Dans l’ombre, l’heure est aux grandes manœuvres. Faute de représentants pour porter les revendications du mouvement, les manipulateurs de l’ombre ont fait circuler sur les réseaux sociaux des listes de "coordinateurs", chargés de négocier avec le gouvernement. Un "parachutage" qui a été vivement dénoncé par certains des concernés eux-mêmes. Comme Djamila Bouhired, devenue, depuis un mois, la coqueluche des manifestants. Dès son arrivée, hier, sur l’esplanade de la Grande Poste, l’icône de la révolution algérienne a été saluée par une ovation. Dans un émouvant "appel à la jeunesse en lutte" publié jeudi, elle avait mis en garde contre ceux qui tirent les ficelles derrière le rideau : "Ne les laissez pas voler votre victoire !" Son verdict contre le président Bouteflika est sévère : "Malgré la colère du peuple qui l’a rejeté, il s’accroche encore au pouvoir, dans l’illégalité, le déshonneur et l’indignité."
"Agression contre les Algériens"
Invité surprise du mouvement, Emmanuel Macron, qui a salué "la décision du président Bouteflika qui signe une nouvelle page", en a pris pour son grade. Pour Djamila Bouhired, qui dénonce des "liens pervers de domination néocoloniale" entre Paris et Alger, "le soutien du président français au coup d’État programmé de son homologue algérien est une agression contre le peuple algérien, contre ses aspirations à la liberté et à la dignité".

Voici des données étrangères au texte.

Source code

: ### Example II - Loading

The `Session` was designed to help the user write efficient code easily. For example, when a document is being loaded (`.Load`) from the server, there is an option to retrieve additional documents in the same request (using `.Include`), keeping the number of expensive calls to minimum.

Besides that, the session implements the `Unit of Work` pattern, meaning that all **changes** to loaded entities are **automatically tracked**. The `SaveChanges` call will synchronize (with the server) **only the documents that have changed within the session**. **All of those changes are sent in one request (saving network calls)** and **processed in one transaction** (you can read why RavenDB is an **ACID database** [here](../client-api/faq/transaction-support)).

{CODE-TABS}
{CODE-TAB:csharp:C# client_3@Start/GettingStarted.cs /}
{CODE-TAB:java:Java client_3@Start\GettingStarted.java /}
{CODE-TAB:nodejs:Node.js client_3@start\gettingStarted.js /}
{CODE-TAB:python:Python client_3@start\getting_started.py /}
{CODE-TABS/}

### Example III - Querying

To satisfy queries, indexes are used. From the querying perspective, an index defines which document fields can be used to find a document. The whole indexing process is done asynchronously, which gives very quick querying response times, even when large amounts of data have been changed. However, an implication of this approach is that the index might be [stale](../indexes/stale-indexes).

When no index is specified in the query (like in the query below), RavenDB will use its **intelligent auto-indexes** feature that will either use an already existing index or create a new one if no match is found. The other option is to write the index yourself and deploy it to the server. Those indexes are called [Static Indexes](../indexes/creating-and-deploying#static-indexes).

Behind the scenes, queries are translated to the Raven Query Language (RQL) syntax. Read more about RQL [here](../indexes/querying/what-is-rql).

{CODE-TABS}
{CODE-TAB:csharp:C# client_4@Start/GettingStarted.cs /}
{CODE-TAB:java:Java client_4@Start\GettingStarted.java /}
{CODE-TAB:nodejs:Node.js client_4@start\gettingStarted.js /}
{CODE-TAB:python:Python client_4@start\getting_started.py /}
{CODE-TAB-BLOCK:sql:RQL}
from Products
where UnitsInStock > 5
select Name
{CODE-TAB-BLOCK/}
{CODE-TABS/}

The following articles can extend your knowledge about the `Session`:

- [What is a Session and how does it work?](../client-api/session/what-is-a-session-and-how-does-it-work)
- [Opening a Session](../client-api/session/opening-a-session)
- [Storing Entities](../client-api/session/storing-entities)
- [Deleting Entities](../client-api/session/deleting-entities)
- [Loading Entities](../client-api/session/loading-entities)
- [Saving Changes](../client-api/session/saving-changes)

Dans la rue, la lutte continue dans une ambiance de gigantesque kermesse. Près de la Grande Poste, un saxophoniste joue l’hymne national, repris par des milliers de voix. Les slogans et les pancartes rivalisent de créativité, avec cet humour algérien bien particulier. "Je n’ai jamais vu une telle discipline, s’étonne un marchand de plantes d’ornement installé près de la Grande Poste. Pas un pot n’a été renversé ; pas une fleur n’a été piétinée !"
Vers 17 heures, la marée humaine commence à se disperser. Comme à la fin de chaque manifestation, des groupes de jeunes, munis de sacs-poubelle, nettoient les rues. Pour la psychanalyste Karima Lazali, "c’est comme si la population cherchait à se constituer en société civile véritablement, à réhabiliter un collectif citoyen et vivant. Ce qui a toujours été empêché par le pouvoir politique. La société civile se constitue peut-être pour la première fois d’une façon inespérée".